Les qualités « pittoresques » des vallées et l’importance des populations qui les fréquentent (habitants et visiteurs) leur donnent un degré supérieur de valeur paysagère… en particulier, elles seules permettent d’envisager les territoires comme des tableaux, présentant un étagement d’éléments vers le ciel : il n’y a pas d’horizon de montagne dans la région, mais il peut y avoir des coteaux qui se découpent sur le ciel. Le potentiel est donc énorme, et sans être spécifiquement menacé, reste surtout encore latent. Les vallées détiennent des trésors, encore à découvrir, par l’accessibilité et la lisibilité. Les faiblesses proviennent de la présence de la végétation ou d’autres éléments, venant briser la continuité de lecture des divers éléments ou d’un manque de composition des éléments nouveaux (nouveaux quartiers, voies, équipements…) avec le paysage de vallée. Elles viennent aussi d’une insuffisance d’accessibilité, et de la rareté des visions d’ensemble. Mais les principales menaces viennent de défauts d’articulation des évolutions avec les sites où ils ont lieu. Dans le cas du Thouet, la présence du chemin de Grande Randonnée, celle de nombreux habitants, appellent une certaine qualité des promenades.

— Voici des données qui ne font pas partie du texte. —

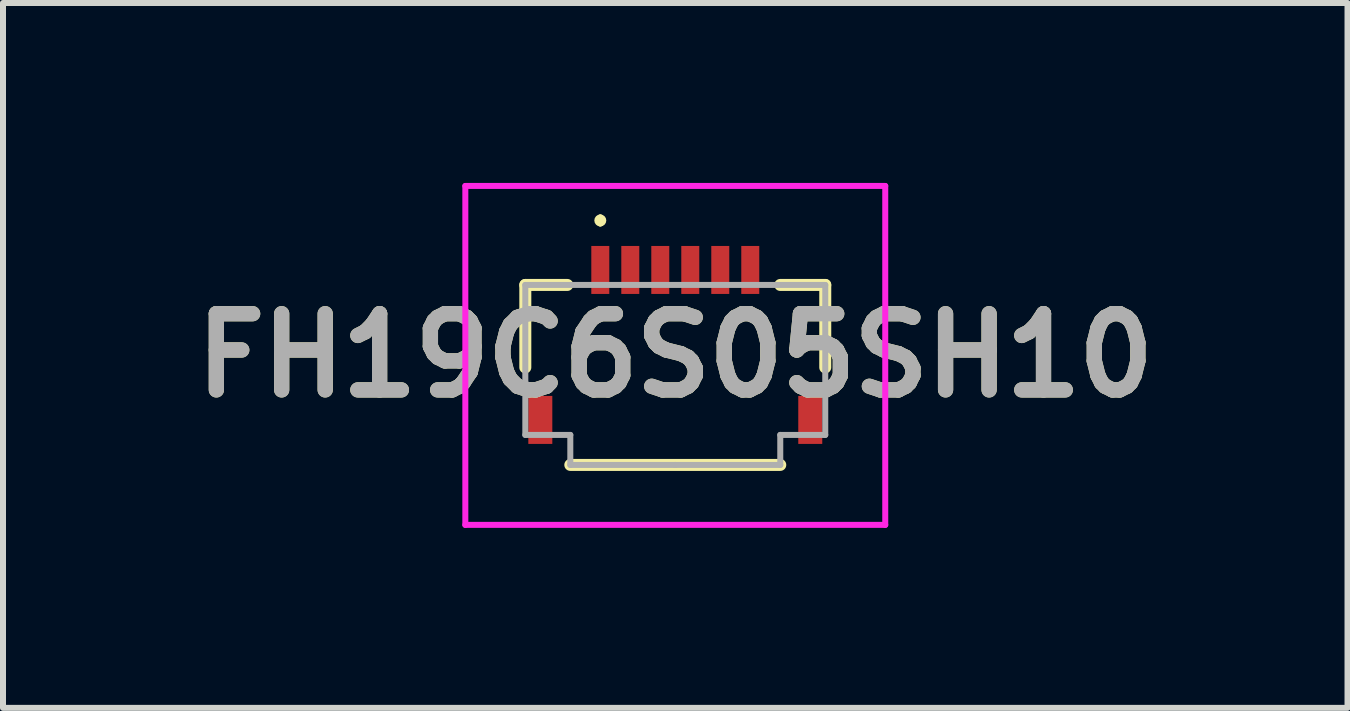
<source format=kicad_pcb>
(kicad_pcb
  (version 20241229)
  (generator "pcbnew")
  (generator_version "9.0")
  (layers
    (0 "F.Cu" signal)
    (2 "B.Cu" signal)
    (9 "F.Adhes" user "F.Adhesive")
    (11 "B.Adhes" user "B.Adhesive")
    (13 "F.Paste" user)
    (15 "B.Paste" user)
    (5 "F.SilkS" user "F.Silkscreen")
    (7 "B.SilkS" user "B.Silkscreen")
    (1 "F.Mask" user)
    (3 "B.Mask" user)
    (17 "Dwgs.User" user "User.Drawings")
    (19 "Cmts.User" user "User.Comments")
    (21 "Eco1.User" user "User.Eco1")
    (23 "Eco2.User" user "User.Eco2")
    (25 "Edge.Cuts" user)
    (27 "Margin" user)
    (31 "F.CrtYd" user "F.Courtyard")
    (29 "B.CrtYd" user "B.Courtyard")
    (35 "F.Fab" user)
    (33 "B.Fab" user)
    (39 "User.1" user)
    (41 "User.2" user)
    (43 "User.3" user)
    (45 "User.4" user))
  (footprint "FH19C6S05SH10"
    (layer "F.Cu")
    (at 8.207 3.075)
    (property "Reference" "FH19C6S05SH10" (at 0 -0.2 0) (layer "F.SilkS") (effects (font (size 1.27 1.27) (thickness 0.254))))
    (attr smd)
    (fp_line (start -2.5 -1.375) (end -2.5 0) (stroke (width 0.2) (type solid)) (layer "F.SilkS"))
    (fp_line (start -1.8 -1.375) (end -2.5 -1.375) (stroke (width 0.2) (type solid)) (layer "F.SilkS"))
    (fp_line (start -1.75 1.625) (end 1.75 1.625) (stroke (width 0.2) (type solid)) (layer "F.SilkS"))
    (fp_line (start -1.25 -2.5) (end -1.25 -2.5) (stroke (width 0.1) (type solid)) (layer "F.SilkS"))
    (fp_line (start -1.25 -2.4) (end -1.25 -2.4) (stroke (width 0.1) (type solid)) (layer "F.SilkS"))
    (fp_line (start 1.75 -1.375) (end 2.5 -1.375) (stroke (width 0.2) (type solid)) (layer "F.SilkS"))
    (fp_line (start 2.5 -1.375) (end 2.5 0) (stroke (width 0.2) (type solid)) (layer "F.SilkS"))
    (fp_arc (start -1.25 -2.5) (mid -1.2 -2.45) (end -1.25 -2.4) (stroke (width 0.1) (type solid)) (layer "F.SilkS"))
    (fp_arc (start -1.25 -2.4) (mid -1.3 -2.45) (end -1.25 -2.5) (stroke (width 0.1) (type solid)) (layer "F.SilkS"))
    (fp_line (start -3.5 -3.025) (end 3.5 -3.025) (stroke (width 0.1) (type solid)) (layer "F.CrtYd"))
    (fp_line (start -3.5 2.625) (end -3.5 -3.025) (stroke (width 0.1) (type solid)) (layer "F.CrtYd"))
    (fp_line (start 3.5 -3.025) (end 3.5 2.625) (stroke (width 0.1) (type solid)) (layer "F.CrtYd"))
    (fp_line (start 3.5 2.625) (end -3.5 2.625) (stroke (width 0.1) (type solid)) (layer "F.CrtYd"))
    (fp_line (start -2.5 -1.375) (end -2.5 1.125) (stroke (width 0.1) (type solid)) (layer "F.Fab"))
    (fp_line (start -2.5 1.125) (end -1.75 1.125) (stroke (width 0.1) (type solid)) (layer "F.Fab"))
    (fp_line (start -1.75 1.125) (end -1.75 1.625) (stroke (width 0.1) (type solid)) (layer "F.Fab"))
    (fp_line (start -1.75 1.625) (end 0 1.625) (stroke (width 0.1) (type solid)) (layer "F.Fab"))
    (fp_line (start 0 1.625) (end 1.75 1.625) (stroke (width 0.1) (type solid)) (layer "F.Fab"))
    (fp_line (start 1.75 1.125) (end 2.5 1.125) (stroke (width 0.1) (type solid)) (layer "F.Fab"))
    (fp_line (start 1.75 1.625) (end 1.75 1.125) (stroke (width 0.1) (type solid)) (layer "F.Fab"))
    (fp_line (start 2.5 -1.375) (end -2.5 -1.375) (stroke (width 0.1) (type solid)) (layer "F.Fab"))
    (fp_line (start 2.5 1.125) (end 2.5 -1.375) (stroke (width 0.1) (type solid)) (layer "F.Fab"))
    (fp_text user "${REFERENCE}" (at 0 -0.2 0) (layer "F.Fab") (effects (font (size 1.27 1.27) (thickness 0.254))))
    (pad "1" smd rect (at -1.25 -1.625) (size 0.3 0.8) (layers "F.Cu" "F.Mask" "F.Paste"))
    (pad "2" smd rect (at -0.75 -1.625) (size 0.3 0.8) (layers "F.Cu" "F.Mask" "F.Paste"))
    (pad "3" smd rect (at -0.25 -1.625) (size 0.3 0.8) (layers "F.Cu" "F.Mask" "F.Paste"))
    (pad "4" smd rect (at 0.25 -1.625) (size 0.3 0.8) (layers "F.Cu" "F.Mask" "F.Paste"))
    (pad "5" smd rect (at 0.75 -1.625) (size 0.3 0.8) (layers "F.Cu" "F.Mask" "F.Paste"))
    (pad "6" smd rect (at 1.25 -1.625) (size 0.3 0.8) (layers "F.Cu" "F.Mask" "F.Paste"))
    (pad "MP1" smd rect (at -2.25 0.875) (size 0.4 0.8) (layers "F.Cu" "F.Mask" "F.Paste"))
    (pad "MP2" smd rect (at 2.25 0.875) (size 0.4 0.8) (layers "F.Cu" "F.Mask" "F.Paste")))
  (gr_rect
    (start -3 -3)
    (end 19.413 8.75)
    (stroke (width 0.1) (type default))
    (fill no)
    (layer "Edge.Cuts")))
</source>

Evolution peu marquée de la population des agglomérations, plutôt stables dans ce secteur. Végétation en forte mutation : abandon des terres des coteaux, des prairies aux flancs et en fonds de vallée, développement des friches, des bois, et des peupleraies.
Tirer parti des qualités potentielles des vallées pour le cadre de vie des agglomérations, et d’une meilleure valorisation touristique « diffuse », sans forcément faire appel à une énorme infrastructure : chaque vallée représente un attrait touristique majeur dans la perspective du tourisme vert.